Segment Open

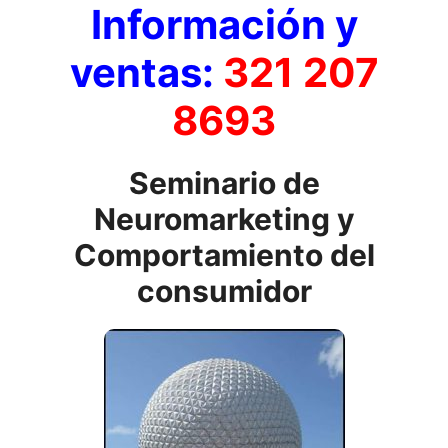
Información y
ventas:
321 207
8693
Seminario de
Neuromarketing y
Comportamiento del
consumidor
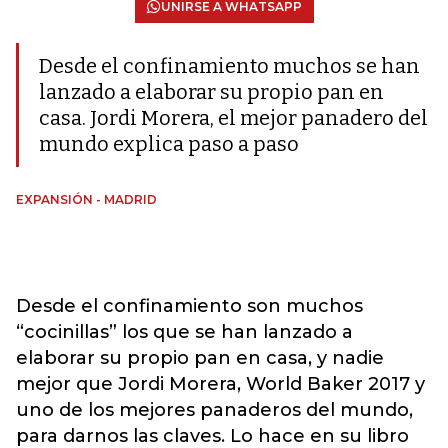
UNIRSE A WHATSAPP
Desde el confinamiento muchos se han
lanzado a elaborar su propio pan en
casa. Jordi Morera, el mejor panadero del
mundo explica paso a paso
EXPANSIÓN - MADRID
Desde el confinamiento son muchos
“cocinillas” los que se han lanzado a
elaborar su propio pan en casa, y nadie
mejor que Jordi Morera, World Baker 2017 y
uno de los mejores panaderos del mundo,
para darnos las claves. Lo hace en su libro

Segment Closed
Segment Open

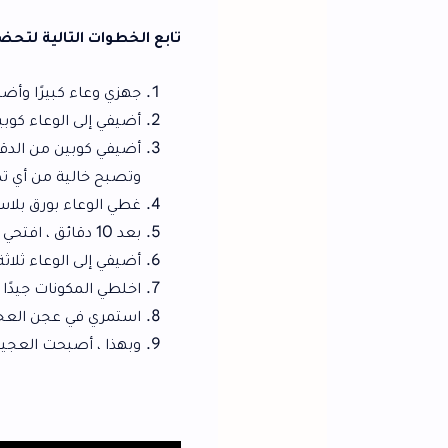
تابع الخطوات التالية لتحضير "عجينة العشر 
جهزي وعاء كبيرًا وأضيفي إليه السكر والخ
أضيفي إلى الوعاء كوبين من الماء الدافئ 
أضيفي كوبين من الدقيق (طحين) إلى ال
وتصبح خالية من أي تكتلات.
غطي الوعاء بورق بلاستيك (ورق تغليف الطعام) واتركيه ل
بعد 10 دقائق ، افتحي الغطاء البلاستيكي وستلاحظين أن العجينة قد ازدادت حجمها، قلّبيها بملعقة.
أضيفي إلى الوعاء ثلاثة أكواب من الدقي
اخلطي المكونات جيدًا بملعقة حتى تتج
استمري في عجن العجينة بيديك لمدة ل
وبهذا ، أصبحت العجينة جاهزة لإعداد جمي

Segment Closed

■ TASK DIRECTIONS ■
Given the records above, return the lines starting at the one that holds "Comportamiento del" and ending at the one that holds "mejor que Jordi Morera, World Baker 2017 y", exactly, and nothing besides; leave every picture out.

■ ANSWER SPACE ■
Comportamiento del
consumidor
UNIRSE A WHATSAPP
Desde el confinamiento muchos se han
lanzado a elaborar su propio pan en
casa. Jordi Morera, el mejor panadero del
mundo explica paso a paso
EXPANSIÓN - MADRID
Desde el confinamiento son muchos
“cocinillas” los que se han lanzado a
elaborar su propio pan en casa, y nadie
mejor que Jordi Morera, World Baker 2017 y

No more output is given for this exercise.